[Stored data entries]

· · · ·

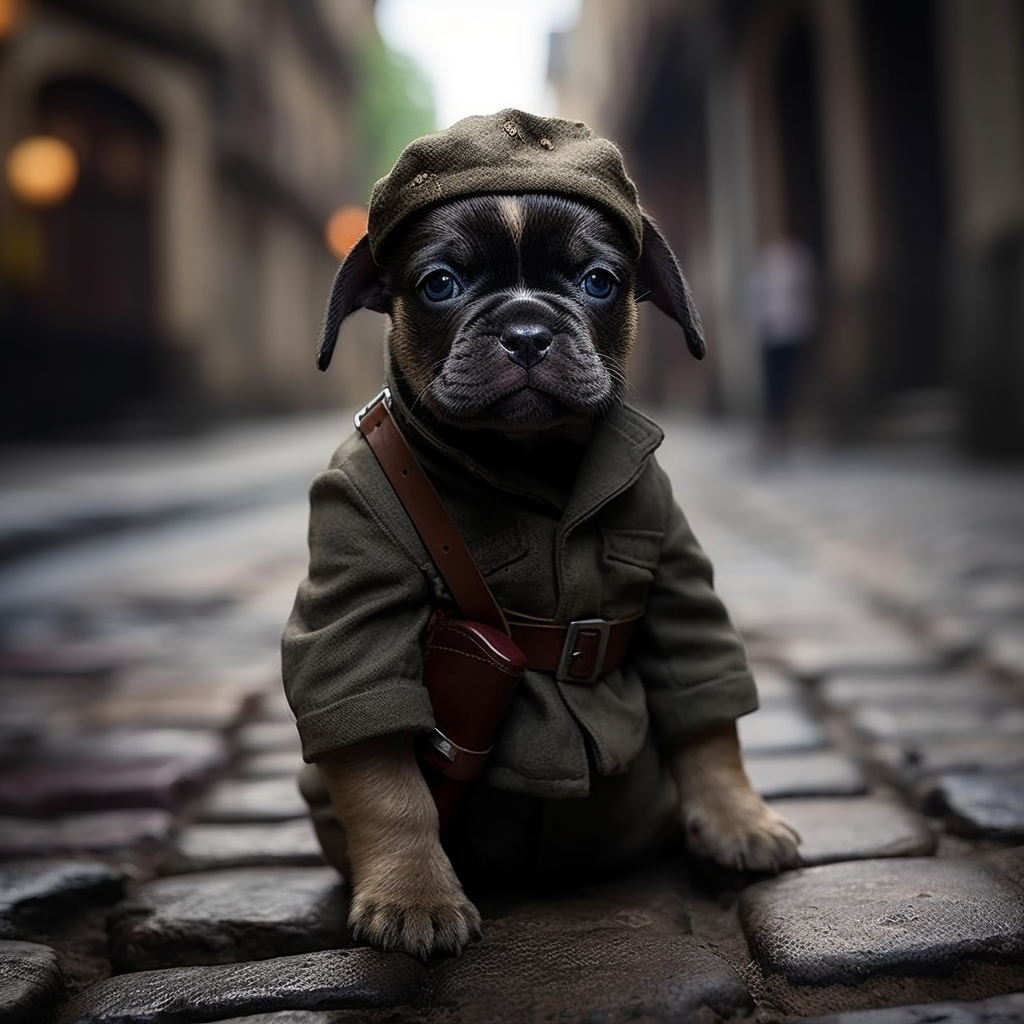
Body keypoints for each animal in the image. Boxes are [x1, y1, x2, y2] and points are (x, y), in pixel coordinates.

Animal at [284, 112, 802, 958]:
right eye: (439, 284)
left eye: (599, 282)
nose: (527, 329)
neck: (531, 462)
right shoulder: (353, 612)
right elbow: (387, 780)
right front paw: (413, 893)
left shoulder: (678, 580)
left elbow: (708, 719)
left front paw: (737, 818)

· · · ·

### Directions
Please transcribe each line above exactly, but leave the images out.

### Response to the exercise
Body keypoints for each animal in the image. Boxes are [x1, y1, x2, y2] and points are (x, y), in pixel coordinates.

Animal at [284, 112, 802, 958]:
right eye: (439, 284)
left eye: (599, 282)
nose: (527, 329)
neck: (531, 462)
right shoulder: (353, 612)
right elbow: (387, 780)
right front paw: (413, 893)
left shoulder: (678, 580)
left elbow: (708, 719)
left front paw: (737, 818)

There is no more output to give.